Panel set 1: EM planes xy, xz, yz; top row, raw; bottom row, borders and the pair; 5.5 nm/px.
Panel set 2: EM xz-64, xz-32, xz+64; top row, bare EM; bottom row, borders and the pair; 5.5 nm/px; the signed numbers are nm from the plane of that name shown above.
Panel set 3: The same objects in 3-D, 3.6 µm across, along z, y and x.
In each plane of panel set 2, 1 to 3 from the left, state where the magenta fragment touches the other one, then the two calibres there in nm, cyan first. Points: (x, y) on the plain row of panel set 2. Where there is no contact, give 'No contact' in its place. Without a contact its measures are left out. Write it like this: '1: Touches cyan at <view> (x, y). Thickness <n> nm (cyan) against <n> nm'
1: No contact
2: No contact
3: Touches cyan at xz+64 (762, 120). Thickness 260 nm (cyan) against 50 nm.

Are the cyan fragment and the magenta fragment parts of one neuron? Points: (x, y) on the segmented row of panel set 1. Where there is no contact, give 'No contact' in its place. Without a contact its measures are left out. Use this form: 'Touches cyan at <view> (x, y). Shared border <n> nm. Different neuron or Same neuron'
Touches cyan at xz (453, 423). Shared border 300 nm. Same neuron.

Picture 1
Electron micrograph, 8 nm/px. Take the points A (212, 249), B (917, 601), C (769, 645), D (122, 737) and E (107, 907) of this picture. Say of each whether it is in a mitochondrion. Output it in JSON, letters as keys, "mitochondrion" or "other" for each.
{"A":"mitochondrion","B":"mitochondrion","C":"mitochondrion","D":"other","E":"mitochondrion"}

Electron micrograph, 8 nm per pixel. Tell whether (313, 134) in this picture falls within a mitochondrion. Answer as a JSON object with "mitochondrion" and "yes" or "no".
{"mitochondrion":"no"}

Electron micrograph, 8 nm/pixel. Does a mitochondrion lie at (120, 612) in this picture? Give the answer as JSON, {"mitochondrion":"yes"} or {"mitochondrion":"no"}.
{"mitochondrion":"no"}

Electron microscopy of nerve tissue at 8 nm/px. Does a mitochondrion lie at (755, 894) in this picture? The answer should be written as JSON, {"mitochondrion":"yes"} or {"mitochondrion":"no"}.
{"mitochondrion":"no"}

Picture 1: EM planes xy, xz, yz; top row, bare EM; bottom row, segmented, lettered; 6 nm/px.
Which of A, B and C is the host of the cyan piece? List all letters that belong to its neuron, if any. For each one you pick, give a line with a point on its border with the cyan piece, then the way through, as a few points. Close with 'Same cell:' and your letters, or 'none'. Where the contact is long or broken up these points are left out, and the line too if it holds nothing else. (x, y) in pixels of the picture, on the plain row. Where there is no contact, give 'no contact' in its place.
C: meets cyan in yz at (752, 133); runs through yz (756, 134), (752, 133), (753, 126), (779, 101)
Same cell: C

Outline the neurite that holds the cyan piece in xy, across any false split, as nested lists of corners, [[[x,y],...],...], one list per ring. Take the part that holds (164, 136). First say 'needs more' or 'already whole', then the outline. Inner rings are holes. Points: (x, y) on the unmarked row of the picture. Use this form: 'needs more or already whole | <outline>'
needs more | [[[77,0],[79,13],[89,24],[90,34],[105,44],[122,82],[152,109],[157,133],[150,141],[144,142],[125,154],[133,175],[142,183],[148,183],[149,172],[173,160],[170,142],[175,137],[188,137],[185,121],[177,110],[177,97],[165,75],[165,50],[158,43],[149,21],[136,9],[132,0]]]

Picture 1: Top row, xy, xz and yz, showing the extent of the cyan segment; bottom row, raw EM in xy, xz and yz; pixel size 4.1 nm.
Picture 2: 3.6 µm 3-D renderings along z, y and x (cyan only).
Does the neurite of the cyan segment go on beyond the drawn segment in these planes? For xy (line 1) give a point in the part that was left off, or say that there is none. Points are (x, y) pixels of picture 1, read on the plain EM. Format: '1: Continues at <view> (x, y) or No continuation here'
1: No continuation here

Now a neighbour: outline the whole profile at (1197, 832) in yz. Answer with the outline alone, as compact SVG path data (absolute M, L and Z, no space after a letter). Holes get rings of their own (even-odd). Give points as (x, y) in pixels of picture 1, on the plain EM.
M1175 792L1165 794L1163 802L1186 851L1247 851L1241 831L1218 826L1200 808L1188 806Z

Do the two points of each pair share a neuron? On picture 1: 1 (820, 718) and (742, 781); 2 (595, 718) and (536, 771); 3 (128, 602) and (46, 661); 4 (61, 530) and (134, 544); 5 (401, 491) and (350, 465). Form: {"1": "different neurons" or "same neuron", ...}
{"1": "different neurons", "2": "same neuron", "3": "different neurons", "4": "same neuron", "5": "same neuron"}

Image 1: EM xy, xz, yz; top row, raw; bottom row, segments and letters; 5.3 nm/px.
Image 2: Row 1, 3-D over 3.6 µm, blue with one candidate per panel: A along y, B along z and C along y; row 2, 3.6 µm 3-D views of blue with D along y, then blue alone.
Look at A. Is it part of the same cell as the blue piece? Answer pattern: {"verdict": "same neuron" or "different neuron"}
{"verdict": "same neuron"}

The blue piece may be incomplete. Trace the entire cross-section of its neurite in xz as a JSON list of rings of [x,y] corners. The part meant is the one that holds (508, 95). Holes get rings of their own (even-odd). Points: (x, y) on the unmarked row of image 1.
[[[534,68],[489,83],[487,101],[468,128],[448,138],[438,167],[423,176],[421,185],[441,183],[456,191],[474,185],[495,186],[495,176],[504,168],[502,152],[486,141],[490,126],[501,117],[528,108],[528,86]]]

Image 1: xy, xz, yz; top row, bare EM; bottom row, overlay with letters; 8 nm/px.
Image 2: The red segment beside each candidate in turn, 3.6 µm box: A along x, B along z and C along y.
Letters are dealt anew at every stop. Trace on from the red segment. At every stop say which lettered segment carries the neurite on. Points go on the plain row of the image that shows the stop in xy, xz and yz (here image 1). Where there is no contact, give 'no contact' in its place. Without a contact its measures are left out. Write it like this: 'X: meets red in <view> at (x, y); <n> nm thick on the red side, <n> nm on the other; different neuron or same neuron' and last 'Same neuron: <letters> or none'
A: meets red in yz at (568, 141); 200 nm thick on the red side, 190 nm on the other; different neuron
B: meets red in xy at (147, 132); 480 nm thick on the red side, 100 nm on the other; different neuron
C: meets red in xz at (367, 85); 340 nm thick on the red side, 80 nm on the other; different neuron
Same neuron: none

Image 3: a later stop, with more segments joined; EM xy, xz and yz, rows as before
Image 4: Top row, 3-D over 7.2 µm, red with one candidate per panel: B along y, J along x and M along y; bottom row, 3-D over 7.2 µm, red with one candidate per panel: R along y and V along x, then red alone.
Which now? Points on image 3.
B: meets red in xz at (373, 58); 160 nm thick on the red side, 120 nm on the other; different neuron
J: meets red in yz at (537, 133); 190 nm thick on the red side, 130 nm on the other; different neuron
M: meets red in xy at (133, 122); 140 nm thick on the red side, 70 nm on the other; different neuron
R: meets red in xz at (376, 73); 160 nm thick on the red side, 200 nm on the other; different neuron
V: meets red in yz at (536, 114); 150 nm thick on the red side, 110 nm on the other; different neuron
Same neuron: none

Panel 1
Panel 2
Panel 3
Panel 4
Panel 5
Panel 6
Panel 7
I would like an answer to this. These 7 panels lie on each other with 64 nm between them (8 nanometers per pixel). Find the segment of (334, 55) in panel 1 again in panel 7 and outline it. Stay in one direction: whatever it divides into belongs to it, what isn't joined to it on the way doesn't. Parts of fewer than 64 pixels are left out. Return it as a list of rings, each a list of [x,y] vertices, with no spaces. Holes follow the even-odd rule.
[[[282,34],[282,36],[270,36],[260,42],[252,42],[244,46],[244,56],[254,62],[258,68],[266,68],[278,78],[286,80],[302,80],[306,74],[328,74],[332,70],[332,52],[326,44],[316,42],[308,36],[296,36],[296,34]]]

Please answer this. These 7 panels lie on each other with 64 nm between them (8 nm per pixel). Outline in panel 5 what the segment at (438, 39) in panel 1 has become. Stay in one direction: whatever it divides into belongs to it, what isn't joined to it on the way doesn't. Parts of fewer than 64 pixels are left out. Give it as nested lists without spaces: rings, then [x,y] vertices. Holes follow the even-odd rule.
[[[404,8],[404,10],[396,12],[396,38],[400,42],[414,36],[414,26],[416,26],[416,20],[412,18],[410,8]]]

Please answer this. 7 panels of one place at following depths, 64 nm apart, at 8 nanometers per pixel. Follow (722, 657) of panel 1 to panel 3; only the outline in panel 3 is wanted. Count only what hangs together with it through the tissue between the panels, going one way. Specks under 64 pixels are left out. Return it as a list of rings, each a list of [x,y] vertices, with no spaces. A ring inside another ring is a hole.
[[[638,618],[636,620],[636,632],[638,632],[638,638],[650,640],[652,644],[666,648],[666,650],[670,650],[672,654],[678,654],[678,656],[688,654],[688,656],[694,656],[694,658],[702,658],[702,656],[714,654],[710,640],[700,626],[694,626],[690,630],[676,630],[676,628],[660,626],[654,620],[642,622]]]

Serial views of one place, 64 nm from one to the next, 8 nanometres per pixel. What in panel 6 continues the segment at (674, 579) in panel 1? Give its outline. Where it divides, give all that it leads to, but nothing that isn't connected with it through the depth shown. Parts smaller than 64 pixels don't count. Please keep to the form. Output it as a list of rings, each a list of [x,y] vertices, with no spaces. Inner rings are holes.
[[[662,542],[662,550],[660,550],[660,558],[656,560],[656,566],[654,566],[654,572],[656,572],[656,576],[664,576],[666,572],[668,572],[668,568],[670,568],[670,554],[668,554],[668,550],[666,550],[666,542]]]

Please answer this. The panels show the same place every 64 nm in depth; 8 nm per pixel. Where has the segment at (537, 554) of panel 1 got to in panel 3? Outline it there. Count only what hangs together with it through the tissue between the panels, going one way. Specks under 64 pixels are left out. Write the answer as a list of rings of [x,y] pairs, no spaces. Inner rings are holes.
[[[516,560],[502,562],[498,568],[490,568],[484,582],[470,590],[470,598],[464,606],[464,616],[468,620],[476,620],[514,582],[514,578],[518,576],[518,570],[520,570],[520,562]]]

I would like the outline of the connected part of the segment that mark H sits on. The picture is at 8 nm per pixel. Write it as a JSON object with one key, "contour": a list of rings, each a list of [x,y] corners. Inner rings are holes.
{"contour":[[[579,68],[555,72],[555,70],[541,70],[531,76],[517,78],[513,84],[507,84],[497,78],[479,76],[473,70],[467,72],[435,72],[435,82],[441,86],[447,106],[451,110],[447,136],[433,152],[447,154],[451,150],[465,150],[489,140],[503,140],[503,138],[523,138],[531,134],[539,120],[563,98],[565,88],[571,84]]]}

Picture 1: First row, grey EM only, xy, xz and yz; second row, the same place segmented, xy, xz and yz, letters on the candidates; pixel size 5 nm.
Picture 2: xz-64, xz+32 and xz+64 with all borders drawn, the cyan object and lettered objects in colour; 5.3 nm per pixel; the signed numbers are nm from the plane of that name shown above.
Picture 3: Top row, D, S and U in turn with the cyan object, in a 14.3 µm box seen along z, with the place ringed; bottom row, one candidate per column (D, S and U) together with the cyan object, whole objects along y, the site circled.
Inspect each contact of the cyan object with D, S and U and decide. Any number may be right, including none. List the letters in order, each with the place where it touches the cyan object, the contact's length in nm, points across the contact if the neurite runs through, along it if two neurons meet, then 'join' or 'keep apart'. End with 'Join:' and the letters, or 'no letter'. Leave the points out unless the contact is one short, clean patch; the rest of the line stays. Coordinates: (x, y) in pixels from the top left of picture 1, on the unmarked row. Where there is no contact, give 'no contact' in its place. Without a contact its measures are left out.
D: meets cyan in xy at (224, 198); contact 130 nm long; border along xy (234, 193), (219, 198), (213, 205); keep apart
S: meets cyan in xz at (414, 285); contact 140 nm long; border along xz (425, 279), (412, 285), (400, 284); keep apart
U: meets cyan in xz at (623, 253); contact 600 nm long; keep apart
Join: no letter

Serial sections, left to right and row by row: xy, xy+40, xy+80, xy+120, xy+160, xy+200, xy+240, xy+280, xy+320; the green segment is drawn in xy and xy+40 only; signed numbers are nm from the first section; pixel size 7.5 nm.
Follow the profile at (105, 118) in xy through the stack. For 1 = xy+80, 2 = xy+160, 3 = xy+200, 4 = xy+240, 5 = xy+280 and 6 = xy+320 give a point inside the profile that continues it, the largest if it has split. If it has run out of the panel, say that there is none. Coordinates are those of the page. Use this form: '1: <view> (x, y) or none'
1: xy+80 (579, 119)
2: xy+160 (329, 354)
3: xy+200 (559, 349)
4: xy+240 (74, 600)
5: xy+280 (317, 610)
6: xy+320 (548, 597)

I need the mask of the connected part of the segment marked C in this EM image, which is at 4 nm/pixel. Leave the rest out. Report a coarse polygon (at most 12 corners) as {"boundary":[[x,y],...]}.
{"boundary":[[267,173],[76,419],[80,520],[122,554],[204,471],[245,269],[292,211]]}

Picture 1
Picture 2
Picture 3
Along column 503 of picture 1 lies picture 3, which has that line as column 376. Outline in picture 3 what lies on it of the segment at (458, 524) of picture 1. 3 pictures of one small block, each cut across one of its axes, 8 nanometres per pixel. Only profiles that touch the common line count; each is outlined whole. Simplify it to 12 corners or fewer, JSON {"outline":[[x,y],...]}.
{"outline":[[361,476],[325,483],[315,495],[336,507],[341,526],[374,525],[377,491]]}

EXERCISE OBJECTIVE
Determine the number of lines in the listing above containing the word "objects"; respond with that figure only.

TASK SOLUTION
3